## SUPPLIED TEXT
Glucose‑regulated protein 94 (GRP94) has been implicated in the promotion of tumor proliferation and metastasis. Previous studies have found that GRP94 is involved in the malignant growth of gastric carcinoma cells through estrogen receptor‑α36 (ER‑α36)‑mediated estrogen signaling, but the underlying mechanism remains unclear. In the present study, we examined the expression levels of GRP94 and ER-α36 in tumor specimens from gastric cancer patients by immunohistochemistry, and found that both GRP94 and ER-α36 were highly expressed in the cytoplasms of gastric carcinoma cells.Furthermore, treatment with 17β‑estradiol at a concentration of 10−12 M for 24 h increased the expression levels of GRP94 and ER‑α36, and the phosphorylation levels of Akt at the Ser473 site (Ser473‑Akt). In established SGC7901 gastric cancer cells with knockdown of ER‑α36 expression, the levels of GRP94 and Ser473‑Akt expression were significantly reduced. Thus, the Akt signaling pathway is a potentially important signaling pathway in ER‑α36‑GRP94‑mediated gastric carcinogenesis.

Excerpts from a dataset
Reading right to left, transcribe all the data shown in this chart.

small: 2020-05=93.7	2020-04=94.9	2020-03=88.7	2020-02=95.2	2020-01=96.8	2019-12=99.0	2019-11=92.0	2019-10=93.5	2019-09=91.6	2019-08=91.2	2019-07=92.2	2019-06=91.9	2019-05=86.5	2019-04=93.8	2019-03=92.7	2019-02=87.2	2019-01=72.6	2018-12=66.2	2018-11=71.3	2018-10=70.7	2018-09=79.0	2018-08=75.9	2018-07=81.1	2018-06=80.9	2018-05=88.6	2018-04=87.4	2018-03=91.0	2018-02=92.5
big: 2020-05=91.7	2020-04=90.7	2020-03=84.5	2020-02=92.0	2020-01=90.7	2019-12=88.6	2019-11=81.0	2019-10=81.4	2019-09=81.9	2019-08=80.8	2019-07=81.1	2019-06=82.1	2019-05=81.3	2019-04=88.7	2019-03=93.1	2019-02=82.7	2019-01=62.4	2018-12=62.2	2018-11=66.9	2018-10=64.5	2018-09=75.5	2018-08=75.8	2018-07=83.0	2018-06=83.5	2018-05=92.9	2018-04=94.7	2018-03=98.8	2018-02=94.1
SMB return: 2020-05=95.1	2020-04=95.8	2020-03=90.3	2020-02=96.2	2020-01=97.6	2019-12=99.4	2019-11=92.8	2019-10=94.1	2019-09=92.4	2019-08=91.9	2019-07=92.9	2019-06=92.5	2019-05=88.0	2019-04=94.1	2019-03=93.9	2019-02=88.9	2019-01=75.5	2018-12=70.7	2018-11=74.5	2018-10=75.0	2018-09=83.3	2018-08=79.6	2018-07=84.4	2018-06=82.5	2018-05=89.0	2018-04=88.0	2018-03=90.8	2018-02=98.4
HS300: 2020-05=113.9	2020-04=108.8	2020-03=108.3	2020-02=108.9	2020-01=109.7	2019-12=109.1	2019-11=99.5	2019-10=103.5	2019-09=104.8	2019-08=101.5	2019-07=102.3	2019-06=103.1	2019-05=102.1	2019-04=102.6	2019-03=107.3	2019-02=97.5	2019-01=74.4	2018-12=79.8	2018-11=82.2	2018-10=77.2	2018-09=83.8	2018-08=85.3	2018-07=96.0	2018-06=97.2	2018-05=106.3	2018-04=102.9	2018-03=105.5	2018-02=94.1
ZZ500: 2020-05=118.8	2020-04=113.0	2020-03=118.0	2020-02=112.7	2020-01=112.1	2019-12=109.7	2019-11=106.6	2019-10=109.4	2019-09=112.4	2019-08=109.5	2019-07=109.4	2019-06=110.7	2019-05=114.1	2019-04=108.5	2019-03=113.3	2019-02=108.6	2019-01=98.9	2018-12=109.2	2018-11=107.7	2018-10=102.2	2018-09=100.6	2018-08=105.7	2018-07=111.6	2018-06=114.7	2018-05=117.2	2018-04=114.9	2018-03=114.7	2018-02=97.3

## TASK INSTRUCTIONS
[1] In the GRP94 passage, which gastric cancer cell line had its ER-α36 expression knocked down?
[2] Summarize the GRP94 passage in two sentences.
[3] Extend the GRP94 passage past its final sentence.
The entries have no connection to the GRP94 passage.

## ACTIVITY ANSWERS
[1] SGC7901 gastric cancer cells.

[2] Immunohistochemistry on tumor specimens from gastric cancer patients showed that GRP94 and ER-α36 were both highly expressed in the cytoplasm of gastric carcinoma cells, and 17β-estradiol treatment increased their expression along with Akt phosphorylation at Ser473. In SGC7901 cells with ER-α36 knocked down, GRP94 and Ser473-Akt levels dropped significantly, pointing to the Akt pathway as potentially important in ER-α36-GRP94-mediated gastric carcinogenesis.

[3]
Introduction

Glucose-regulated protein 94 (GRP94) is a molecular chaperone in the endoplasmic reticulum that binds to misfolded proteins and unassembled complexes, with an important role in the maintenance of cellular homeostasis and the suppression of cell death in stress conditions. GRP94 is highly expressed in cancer tissues, and previous studies have shown that GRP94 is involved in tumor proliferation, metastasis, drug resistance and immunotherapy (1,2). In gastric carcinoma, GRP94 overexpression has been associated with increased tumor size, increased depth of invasion, lymphatic and venous invasion, and advanced stage (3). GRP94 cleavage, induced by honokiol through calpains, has been shown to induce apoptosis in human gastric cancer cells and reduce gastric tumor growth (4). However, the involvement of GRP94 in carcinogenesis has not been well established.

Gastric cancer is the fourth most common type of cancer and the second leading cause of cancer-related mortality worldwide (5,6). Epidemiological studies have demonstrated a global gastric cancer predominance in males. Tamoxifen, an antiestrogen agent, has been shown to accelerate tumor progression and increase the overall risk of gastric adenocarcinoma (7,8). These findings suggest an association between estrogen signaling and the pathogenesis of gastric cancer. Previous studies have found that estrogen receptor-α36 (ER-α36), a novel variant of ER-α, is highly expressed in human gastric cancer, and that ER-α36 expression levels were positively correlated with lymph node metastasis and GRP94 expression levels (3,9,10). However, the molecular mechanism by which ER-α36 functions through GRP94 in the pathogenesis of gastric cancer remains unclear.

In the present study, GRP94 and ER-α36 expression levels in gastric cancer samples were examined. To clarify the mechanism of GRP94 involvement in gastric carcinogenesis through ER-α36 signaling, SGC7901 human gastric adenocarcinoma cells were treated with 17β-estradiol (E2) and the expression levels of GRP94 and ER-α36, and the phosphorylation levels of Akt at the Ser473 site (Ser473-Akt) were measured. GRP94 and Ser473-Akt levels were also determined in established gastric cancer cells with knockdown of ER-α36 expression.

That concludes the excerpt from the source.